The web2.0 era has put the web application frameworks at the center of the free software (aka FLOSS) community attention. Various opinions (1,2) and performance (1,2) comparisons have been published by free software enthusiasts trying to rank the quality and the potential of different web frameworks.
In this post we use standard data mining and statistical techniques applied to source code repositories to evaluate the strength, commitment and creativity of the community behind popular web framework projects. The metrics we will be using will be all the information found in source control revision software used by those projects.
We choose to study 3 web frameworks: Django, Ruby on Rails and Seam. This choice is by nature arbitrary but we think the projects are diverse enough for the study to capture the free software movement behind web frameworks. Feel free to comment on this choice if you like, we might consider extending the study to other frameworks ;-).
#SLOC(1) : 56K Python / 60K Total
starting date(2) : 13 Jul 2005
Ruby on Rails (RoR)
#SLOC: 100K Ruby / 116K Total
starting date: 24 Nov 2004
#SLOC: 118K Java / 313K Total
starting date: 12 Aug 2005
(2): public source repository launch date
Source code evolution overview
To grasp a first overview of the projects, we plot the #SLOC considering the total number of SLOC (including configuration, html, js files etc.) and the core #SLOC: Java, Ruby and Python for Django, RoR and Seam respectively.
- the projects are of similar magnitude in terms of amount of source code
- Django and Ruby on Rails are very similar (although RoR started 8 months before Django) in terms of code structure (main language code/rest of the code ratio)
- Seam is quite different from the others. more than half of the code is composed of xml configuration files and not of Java source code. Unlike Django and RoR, Seam leverages the power of the many external Java/JBoss libraries to provide the different functions a Web framework should: security management, workflow engine etc.
For each of the projects, we plot the density of the number of lines in each commit, presented in a cumulative way by author (each author is represented by a different color). The goal here is to have an idea of the number of the commiters behind the project.
What we see clearly here is that all three projects, despite their different nature, present the same characteristics: the vast majority of the code is produced or at least checked in by a few “gatekeepers”, the project creators plus one or two other persons.
Maybe we can note that Django seems the least diverse in terms of the number of important commiters; maybe a weakness that might be overcomed by the recent Google app engine announcement and the endorsement of Django that will definitely attract much attention to this framework.
Code base stability
Here we plot the density of the number of files impacted by individual commits (using the Kernel density estimation method).

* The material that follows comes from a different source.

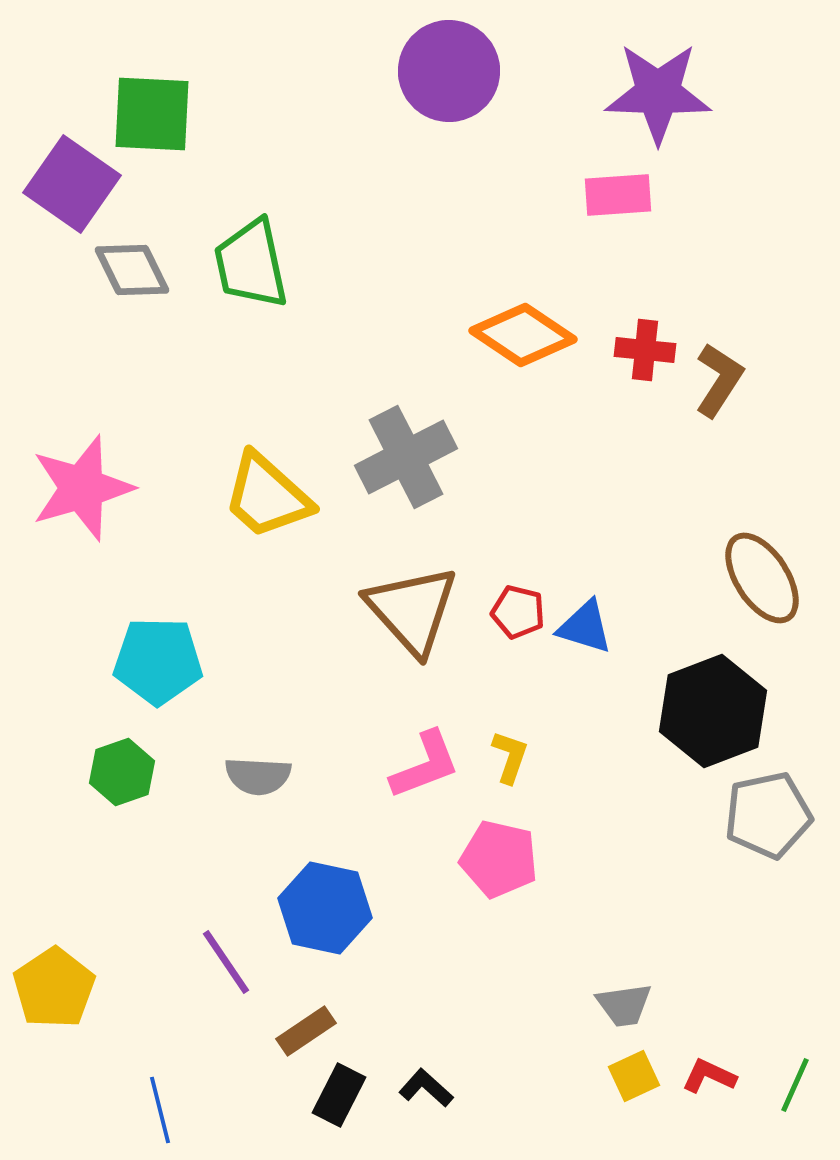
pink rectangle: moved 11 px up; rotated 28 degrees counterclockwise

Site Map The goal of every code project is to split logically the code into components as disconnected from each other as possible. Usually, this has a direct translation into the various files of the project. Hence we estimate the impact of each changeset (a changeset is supposed to be a logical modification limited to one feature or bug fix etc.) by plotting the number of files modified by commits. Arguably this is a measure of how well the code is structured: vast commits impacting many files are a bad sign in terms of code structure efficiency (of course, branches merging into trunk will always affect plenty of files but this should only happen now and then). To avoid initialization artifacts, we start the plot a few weeks after each project start.
We see that the code base of Seam has been fairly refactored during the lifetime of the project. On the contrary, Django and Ruby on rails are much more stable in this regard: they seem to pay much more attention to backward compatibility and avoid deep refactoring of the source code base.
- in terms of visible manpower behind each framework, we’ll call it a draw; maybe RoR is a little bit ahead of the others (fig. #2,#3,#4)
- code stability seams to be a strong concern for RoR and Django but not much for Seam whose code base saw many substantial refactoring (especially during the year 2007 fig. #5). Also, the source code evolution of Seam (fig. #1) appears to continue to increase at a much faster pace than the source code of the two other frameworks; this might be a bad sign for newcomers who would prefer to build web application upon a less complex code base
- the option of Seam to integrate various Java libraries, maybe a good choice in terms of functionalities, comes at the expense of a huge amount of xml configuration files that the developer might have to understand to use Seam efficiently (fig #1)
- RoR and Django seem pretty much alike in terms of code progression, but RoR is still twice the size (#SLOC) of Django, although this might come from python well known compactness it came as a shock to us and we haven’t figured out why it is so (fig. #1)
We hope that this study might help some newcomers to web development to pick up a framework. For others, it might be an insight into the world of free software development. For those interested we heartily recommend the reading of the findings of the flosspols study that is full of statistics and insightful analysis of the free software phenomenon at large.